▸ **Trecho da notícia**
•••••

A Justiça do Distrito Federal aceitou um recurso do Ministério Público e recolocou o atacante Bruno Henrique, do Flamengo, no centro de um processo criminal por estelionato. A decisão ocorre um dia após o clube confirmar o título do Brasileirão, aumentando a repercussão sobre o caso que já investigava fraude em competições esportivas.
A Terceira Turma Criminal do Tribunal de Justiça do Distrito Federal e Territórios (TJDFT) decidiu, por unanimidade, acolher o recurso do MPDFT, informa o UOL. Com isso, reverteu o entendimento da primeira instância, que havia retirado a denúncia por estelionato e mantido apenas a acusação de manipulação de resultados, delito previsto na Lei Geral do Esporte.
Mudança no entendimento
Inicialmente, o juiz responsável pelo caso havia considerado que não existia vítima formal para o crime de estelionato, já que as casas de apostas não se manifestaram nos autos. Sem vítima, sustentou a defesa, não haveria como tipificar o crime. A avaliação, porém, não foi mantida no colegiado.
Os desembargadores concluíram que a existência de investigações conduzidas por instituições como a CBF e a Associação Internacional de Integridade em Apostas (Ibia) seria suficiente para confirmar o prosseguimento do processo. O relatório da Ibia, enviado posteriormente ao Ministério Público e à Polícia Federal, foi decisivo para reabrir a discussão sobre o suposto repasse de informações privilegiadas.
Acusações contra o jogador
Bruno Henrique é acusado de repassar informações internas ao irmão, Wander Nunes Junior, no contexto de uma investigação mais ampla sobre manipulação de resultados. Na mesma sessão, os desembargadores rejeitaram o pedido do Ministério Público para impor fiança de R$ 2 milhões ao atleta, afirmando não haver risco de fuga.

•••••

▸ **Trechos das linhas**
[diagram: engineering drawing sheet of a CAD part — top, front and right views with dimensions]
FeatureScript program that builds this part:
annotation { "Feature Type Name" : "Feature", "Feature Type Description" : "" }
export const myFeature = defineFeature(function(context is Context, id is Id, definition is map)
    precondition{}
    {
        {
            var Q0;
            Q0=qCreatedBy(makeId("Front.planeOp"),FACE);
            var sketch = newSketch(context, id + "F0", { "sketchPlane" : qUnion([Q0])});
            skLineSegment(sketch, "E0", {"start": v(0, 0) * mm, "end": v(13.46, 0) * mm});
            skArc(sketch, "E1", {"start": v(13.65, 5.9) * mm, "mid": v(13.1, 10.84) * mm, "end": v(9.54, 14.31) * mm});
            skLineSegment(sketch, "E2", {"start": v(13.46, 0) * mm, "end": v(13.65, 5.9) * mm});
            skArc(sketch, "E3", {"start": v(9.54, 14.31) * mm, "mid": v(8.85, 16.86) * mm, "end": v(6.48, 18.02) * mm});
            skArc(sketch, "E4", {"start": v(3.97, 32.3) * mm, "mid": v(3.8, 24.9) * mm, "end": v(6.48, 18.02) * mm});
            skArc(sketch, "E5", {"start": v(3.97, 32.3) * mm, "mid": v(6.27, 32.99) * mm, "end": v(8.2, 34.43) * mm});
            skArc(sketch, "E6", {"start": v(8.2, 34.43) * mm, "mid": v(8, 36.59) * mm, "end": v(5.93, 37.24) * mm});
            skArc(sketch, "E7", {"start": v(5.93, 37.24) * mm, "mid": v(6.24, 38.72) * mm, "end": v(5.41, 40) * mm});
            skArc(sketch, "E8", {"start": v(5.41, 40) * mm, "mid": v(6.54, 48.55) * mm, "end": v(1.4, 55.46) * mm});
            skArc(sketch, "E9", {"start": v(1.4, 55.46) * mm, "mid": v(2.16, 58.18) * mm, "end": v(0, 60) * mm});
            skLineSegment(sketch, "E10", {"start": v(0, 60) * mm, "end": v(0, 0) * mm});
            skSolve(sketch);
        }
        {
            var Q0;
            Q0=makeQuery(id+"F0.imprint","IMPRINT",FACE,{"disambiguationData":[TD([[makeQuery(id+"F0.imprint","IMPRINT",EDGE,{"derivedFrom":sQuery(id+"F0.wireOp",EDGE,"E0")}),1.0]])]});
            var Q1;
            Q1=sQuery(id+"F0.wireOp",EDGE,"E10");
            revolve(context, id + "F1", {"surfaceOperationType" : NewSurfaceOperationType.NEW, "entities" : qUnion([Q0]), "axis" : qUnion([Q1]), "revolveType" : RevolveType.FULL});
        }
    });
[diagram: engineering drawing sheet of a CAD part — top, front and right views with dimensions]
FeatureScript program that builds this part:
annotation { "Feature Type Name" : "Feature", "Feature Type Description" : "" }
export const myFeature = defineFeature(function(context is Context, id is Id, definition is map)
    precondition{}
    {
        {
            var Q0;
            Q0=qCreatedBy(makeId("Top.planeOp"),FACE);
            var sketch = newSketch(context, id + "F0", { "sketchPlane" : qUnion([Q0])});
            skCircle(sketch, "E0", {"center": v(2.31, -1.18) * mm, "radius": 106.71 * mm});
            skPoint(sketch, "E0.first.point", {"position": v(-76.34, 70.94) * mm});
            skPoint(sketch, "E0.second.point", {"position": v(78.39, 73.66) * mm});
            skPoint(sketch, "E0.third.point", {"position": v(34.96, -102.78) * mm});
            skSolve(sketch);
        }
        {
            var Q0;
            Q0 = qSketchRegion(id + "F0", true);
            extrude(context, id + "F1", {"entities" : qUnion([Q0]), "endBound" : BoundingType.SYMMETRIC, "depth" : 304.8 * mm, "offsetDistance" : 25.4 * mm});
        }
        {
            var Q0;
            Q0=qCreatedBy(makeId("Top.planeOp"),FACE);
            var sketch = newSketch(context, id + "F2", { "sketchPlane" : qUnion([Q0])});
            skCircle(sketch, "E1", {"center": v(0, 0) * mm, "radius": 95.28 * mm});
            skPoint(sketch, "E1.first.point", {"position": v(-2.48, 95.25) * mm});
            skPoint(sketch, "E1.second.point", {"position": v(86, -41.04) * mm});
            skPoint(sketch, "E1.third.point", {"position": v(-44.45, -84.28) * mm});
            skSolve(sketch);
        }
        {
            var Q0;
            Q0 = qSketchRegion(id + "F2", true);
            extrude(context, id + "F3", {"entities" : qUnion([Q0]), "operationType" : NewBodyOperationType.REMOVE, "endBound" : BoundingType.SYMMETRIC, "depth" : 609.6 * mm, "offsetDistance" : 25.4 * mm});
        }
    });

•••••

▸ **Suas instruções**
Atualize o trecho da notícia sobre Bruno Henrique entre "Mudança no entendimento" e "mantida no colegiado.", inclusive, trocando "casas de apostas" por "plataformas de apostas". As linhas acima não são necessárias para realizar as tarefas.

▸ **Resposta da tarefa**
Mudança no entendimento
Inicialmente, o juiz responsável pelo caso havia considerado que não existia vítima formal para o crime de estelionato, já que as plataformas de apostas não se manifestaram nos autos. Sem vítima, sustentou a defesa, não haveria como tipificar o crime. A avaliação, porém, não foi mantida no colegiado.